“Le Quatrième mur”, guerre et spectacle au Théâtre Paris-Villette
Adapté du roman de Sorj Chalandon, Le Quatrième mur est centré sur le chaos de Beyrouth au début des années 80. Par sa densité multidisciplinaire, le spectacle propose une forme qui pulvérise les cadres traditionnels et vient happer le public pour une immersion dans un croisement de tragédies.
L’auteur Sorj Chalandon, romancier et journaliste reporter, a reçu le prix Goncourt des lycéens en 2013 pour ce roman. L’adaptateur et metteur en scène Julien Bouffier s’en empare pour le revêtir d’une tornade d’images et de sons, fascinante et explosive, bousculant les dimensions spatiales et temporelles, faisant surgir un rythme à la fois alangui et rapide.
L’histoire est celle d’une jeune femme qui part à Beyrouth pour mettre en scène la pièce Antigone de Jean Anouilh. Elle reprend par amitié le projet de Samuel, grec et juif, que la maladie a interrompu dans son travail. Elle-même mère d’une petite fille, elle part dans cette ville de tous les dangers pour réunir les comédiens pressentis par son ami. Les acteurs sont issus et représentatifs de toutes les confessions en conflit, à savoir maronites, juifs, chiites, druzes… Pris dans la guerre fratricide, ils tentent pour une aventure théâtrale de surpasser les conflits sanglants dans lesquels ils sont forcément emportés intimement. Réunir une troupe aussi disparate alors que la guerre fait rage est déjà une gageure risquée, mais la jeune femme va vite comprendre que l’horreur va encore au-delà de ce qu’elle avait imaginé.
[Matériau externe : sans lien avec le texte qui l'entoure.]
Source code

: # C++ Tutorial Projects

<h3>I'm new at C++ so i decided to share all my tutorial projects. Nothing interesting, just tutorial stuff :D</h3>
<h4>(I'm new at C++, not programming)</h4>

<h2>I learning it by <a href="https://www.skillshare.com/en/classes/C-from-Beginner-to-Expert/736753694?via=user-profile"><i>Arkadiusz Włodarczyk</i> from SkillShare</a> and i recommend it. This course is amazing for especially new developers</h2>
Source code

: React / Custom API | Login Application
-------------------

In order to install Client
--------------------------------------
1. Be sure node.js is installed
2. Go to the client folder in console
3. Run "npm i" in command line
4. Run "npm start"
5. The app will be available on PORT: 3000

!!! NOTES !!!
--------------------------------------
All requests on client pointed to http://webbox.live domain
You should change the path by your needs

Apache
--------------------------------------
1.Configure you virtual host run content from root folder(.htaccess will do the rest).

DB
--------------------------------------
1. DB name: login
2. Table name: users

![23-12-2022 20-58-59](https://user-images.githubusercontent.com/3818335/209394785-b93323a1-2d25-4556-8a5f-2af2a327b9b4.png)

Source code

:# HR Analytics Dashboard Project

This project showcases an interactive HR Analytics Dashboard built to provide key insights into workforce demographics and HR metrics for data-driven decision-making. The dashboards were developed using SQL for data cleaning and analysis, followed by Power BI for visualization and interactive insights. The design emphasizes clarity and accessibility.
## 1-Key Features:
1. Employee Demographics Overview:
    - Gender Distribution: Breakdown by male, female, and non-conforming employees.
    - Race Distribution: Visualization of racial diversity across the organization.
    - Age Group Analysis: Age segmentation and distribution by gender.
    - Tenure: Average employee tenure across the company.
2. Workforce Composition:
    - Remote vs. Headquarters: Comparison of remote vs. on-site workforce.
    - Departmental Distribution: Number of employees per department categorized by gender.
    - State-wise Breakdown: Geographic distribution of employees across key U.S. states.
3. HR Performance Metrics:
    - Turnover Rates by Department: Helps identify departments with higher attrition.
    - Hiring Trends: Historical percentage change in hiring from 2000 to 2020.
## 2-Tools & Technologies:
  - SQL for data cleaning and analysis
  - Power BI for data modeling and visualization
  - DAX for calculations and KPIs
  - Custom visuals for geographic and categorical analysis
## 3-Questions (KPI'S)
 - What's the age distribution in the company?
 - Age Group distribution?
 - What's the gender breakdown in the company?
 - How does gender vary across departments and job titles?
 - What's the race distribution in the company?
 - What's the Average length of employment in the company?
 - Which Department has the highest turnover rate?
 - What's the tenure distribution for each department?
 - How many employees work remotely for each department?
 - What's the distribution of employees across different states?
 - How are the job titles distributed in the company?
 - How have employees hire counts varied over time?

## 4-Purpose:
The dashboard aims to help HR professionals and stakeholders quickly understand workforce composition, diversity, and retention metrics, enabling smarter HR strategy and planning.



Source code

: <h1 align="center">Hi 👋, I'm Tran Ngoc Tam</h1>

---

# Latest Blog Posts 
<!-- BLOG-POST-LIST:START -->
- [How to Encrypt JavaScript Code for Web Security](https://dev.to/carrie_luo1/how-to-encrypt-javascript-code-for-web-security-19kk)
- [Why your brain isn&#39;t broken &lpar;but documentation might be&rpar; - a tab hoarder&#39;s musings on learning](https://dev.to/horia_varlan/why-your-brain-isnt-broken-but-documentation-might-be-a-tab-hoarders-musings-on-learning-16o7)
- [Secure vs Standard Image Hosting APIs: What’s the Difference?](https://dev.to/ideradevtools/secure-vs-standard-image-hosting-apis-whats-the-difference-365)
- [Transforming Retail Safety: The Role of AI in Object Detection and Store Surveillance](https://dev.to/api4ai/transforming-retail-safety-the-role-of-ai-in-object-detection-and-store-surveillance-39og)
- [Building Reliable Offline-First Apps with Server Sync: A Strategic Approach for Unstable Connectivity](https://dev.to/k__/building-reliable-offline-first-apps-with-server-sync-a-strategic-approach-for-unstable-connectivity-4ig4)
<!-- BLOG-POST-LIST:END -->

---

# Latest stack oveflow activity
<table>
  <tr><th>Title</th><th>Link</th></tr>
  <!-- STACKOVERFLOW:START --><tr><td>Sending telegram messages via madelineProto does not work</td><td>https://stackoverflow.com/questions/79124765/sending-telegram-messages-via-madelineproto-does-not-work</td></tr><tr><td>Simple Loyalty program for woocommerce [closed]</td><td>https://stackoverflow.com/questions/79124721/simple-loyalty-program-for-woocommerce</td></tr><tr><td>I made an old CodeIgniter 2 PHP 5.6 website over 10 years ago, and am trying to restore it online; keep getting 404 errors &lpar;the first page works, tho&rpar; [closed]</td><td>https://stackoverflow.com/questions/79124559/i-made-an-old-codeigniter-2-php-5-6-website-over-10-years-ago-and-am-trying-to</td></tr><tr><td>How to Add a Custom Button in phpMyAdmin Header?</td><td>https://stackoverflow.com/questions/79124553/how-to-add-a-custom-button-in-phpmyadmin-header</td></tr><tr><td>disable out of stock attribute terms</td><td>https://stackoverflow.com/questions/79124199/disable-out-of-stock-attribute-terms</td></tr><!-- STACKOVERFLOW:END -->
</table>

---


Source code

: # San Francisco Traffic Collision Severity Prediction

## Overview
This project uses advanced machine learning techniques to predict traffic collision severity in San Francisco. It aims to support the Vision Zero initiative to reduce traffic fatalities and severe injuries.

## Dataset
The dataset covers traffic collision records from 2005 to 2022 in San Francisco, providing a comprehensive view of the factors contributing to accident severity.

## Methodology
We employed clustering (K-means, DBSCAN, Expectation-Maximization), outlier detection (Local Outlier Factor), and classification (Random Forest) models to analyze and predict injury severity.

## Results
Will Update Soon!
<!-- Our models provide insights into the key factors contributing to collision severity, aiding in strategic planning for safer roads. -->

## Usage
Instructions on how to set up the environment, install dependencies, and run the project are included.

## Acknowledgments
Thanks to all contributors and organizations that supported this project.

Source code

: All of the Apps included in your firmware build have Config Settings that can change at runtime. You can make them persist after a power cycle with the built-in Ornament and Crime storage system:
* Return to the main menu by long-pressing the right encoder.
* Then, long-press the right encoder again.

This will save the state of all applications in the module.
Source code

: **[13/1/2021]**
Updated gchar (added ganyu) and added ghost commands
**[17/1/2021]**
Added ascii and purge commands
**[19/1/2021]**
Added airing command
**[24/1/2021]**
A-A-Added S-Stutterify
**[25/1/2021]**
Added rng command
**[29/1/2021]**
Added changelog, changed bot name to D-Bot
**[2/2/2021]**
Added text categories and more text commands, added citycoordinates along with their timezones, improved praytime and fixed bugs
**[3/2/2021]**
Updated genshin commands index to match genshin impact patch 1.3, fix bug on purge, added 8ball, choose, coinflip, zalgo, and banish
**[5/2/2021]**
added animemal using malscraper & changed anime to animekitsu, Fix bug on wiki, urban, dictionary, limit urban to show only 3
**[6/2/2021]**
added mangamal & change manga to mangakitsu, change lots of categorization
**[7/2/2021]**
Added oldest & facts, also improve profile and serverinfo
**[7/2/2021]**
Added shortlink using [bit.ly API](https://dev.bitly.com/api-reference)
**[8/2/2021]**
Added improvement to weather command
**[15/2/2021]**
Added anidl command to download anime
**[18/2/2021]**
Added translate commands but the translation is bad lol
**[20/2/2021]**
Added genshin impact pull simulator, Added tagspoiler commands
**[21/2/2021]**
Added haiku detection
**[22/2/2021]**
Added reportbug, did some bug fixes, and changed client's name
Julien Bouffier et la scénographe Emmanuelle Debeusscher croisent en permanence la présence des comédiens sur le plateau avec des images qui défilent et les entourent, les mêlant à un autre tempo qui est celui des images d’archives ou de vidéos du Liban reconstruit. Il faut à cet égard saluer le remarquable travail vidéo de Laurent Rojol, car la caractéristique de ce spectacle intense réside en l’art de projeter un flot coloré, onirique et pourtant violent, terriblement réaliste parfois, où l’actrice se fond, emportée dans l’horreur malgré sa rébellion. Le film de la troupe en répétition sur une terrasse blanche propulse Antigone et les héros de la mythologie grecque. Mais ceux qui les incarnent sont aussi les personnes réelles de l’actualité et la furie de la fiction et de la réalité plonge le public dans cette lutte. Le quatrième mur, qui est au théâtre la ligne imaginaire séparant la salle de la scène, est en quelque sorte détruit par l’inventivité de la scénographie. La volonté d’Antigone et celle de la metteur en scène qui ne renonce pas à son projet s’imbriquent. Prolongeant cette troublante superposition, la musique et la voix d’Alex Jacob, qui est sur le bas-côté de la scène, délivrent des sons et des chants impressionnants. La belle interprétation de The Sounds of silence de Simon and Garfunkel arrive en une lave bouillonnante puis s’immisce dans les airs et se répand et enveloppe le passé et le présent.
L’horreur atteint son point culminant dans la dernière partie avec le massacre de Sabra et Chatila, qui interroge amèrement sur l’impact du théâtre. Antigone, la pièce d’Anouilh et celle que projette la metteur en scène venue de Paris, finit dans le sang ; les volontés pacifiques s’évanouissent comme les images et le surgissement de la fillette en fin de spectacle ramène le public sur un terrain où les repères reprennent leurs droits, définitivement imprimés par la tragédie.